PARTES DEL EJERCICIO:
1. Indica si cada afirmación coincide con el fragmento sobre la minería: (a) Antezana fue designado máxima autoridad nacional de la AJAM; (b) la práctica descrita fomenta la formalización de la actividad minera; (c) la conjunción de elementos se presenta como un caso aislado. Responde sí o no y cita las palabras exactas del fragmento que lo deciden.
2. Prosigue el fragmento sobre la minería a partir de su última oración.

FRAGMENTO PARA LEER:
==================================================

El mensaje que transmite esa práctica es doblemente peligroso, de un lado, desalienta la formalización de la actividad minera y de otro, legitima el avance de operaciones sin control. En términos ambientales, esto equivale a liberar la selva y los ríos a una minería sin freno, a cargo de las cooperativas como responsables y actores monopólicos de la minería en el país. En este escenario, la designación de Antezana como máxima autoridad nacional de la AJAM (pese a una imputación formal por presunta corrupción) es una señal inquietante de cómo el sistema premia la impunidad. La conjunción de estos elementos (imputación, manipulación procedimental, paralización de trámites legítimos, impacto ambiental y ascenso institucional) revela más que un caso aislado. Sugiere la existencia de una estructura de poder subyacente, donde el control de los tiempos administrativos, cumplimiento de requisitos y debido proceso, se convierte en un instrumento de dominación económica y política. El oro, una vez más, se erige como la moneda de cambio entre burocracia y corrupción.

==================================================

DATOS PROPORCIONADOS:
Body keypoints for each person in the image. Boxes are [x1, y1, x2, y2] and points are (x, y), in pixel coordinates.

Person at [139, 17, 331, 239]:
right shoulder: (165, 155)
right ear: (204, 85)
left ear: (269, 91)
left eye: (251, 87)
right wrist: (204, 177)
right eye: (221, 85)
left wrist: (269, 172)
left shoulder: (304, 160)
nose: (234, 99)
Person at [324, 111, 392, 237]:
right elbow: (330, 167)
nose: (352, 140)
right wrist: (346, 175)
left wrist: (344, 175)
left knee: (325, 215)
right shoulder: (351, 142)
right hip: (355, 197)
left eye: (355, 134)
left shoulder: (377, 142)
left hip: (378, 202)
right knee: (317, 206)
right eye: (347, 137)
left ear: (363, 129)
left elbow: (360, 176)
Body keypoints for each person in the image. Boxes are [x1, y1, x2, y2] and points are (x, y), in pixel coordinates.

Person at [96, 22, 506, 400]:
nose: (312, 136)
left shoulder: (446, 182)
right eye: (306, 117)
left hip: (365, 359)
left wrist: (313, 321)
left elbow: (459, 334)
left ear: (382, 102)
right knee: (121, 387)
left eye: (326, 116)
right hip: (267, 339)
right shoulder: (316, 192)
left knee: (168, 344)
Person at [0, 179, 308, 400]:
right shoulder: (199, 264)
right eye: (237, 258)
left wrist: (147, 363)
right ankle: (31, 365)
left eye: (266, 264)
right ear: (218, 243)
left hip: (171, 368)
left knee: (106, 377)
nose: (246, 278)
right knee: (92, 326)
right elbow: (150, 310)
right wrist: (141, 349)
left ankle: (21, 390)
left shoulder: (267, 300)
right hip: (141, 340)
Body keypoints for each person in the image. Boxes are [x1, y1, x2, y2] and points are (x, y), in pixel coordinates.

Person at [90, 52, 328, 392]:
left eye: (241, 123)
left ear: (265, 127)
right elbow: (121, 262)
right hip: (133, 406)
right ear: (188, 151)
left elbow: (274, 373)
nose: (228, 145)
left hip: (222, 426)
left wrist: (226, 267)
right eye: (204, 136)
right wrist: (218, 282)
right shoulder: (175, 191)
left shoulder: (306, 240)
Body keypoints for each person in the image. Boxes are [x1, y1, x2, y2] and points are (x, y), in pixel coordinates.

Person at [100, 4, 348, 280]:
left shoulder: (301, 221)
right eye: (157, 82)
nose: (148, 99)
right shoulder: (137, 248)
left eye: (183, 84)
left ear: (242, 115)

==================================================

RESPUESTAS NUMERADAS:
1.
(a) Sí: «la designación de Antezana como máxima autoridad nacional de la AJAM».
(b) No: «desalienta la formalización de la actividad minera».
(c) No: «revela más que un caso aislado».

2.
A la luz de los documentos analizados y las fuentes verificadas, puede afirmarse que este modelo de actuación del actual Director Ejecutivo de la AJAM no solo vulnera derechos empresariales y comunitarios, sino que pone en riesgo la gobernanza ambiental del país. Cuando la autoridad minera actúa con discrecionalidad, se desdibuja la frontera entre regulación y complicidad. Y cuando los mecanismos de control ambiental se subordinan a intereses coyunturales, el costo lo paga el territorio: los ríos se enturbian, los bosques retroceden, y la confianza pública se evapora.
El caso Antezana no debería verse como un episodio aislado, sino como el espejo de un sistema que se resiste a transparentarse. Bolivia no puede aspirar a una minería responsable si sus instituciones continúan siendo vulnerables a la influencia, la omisión y la manipulación. Las leyes, las resoluciones y los procedimientos existen para garantizar equilibrio, no para ser negociados.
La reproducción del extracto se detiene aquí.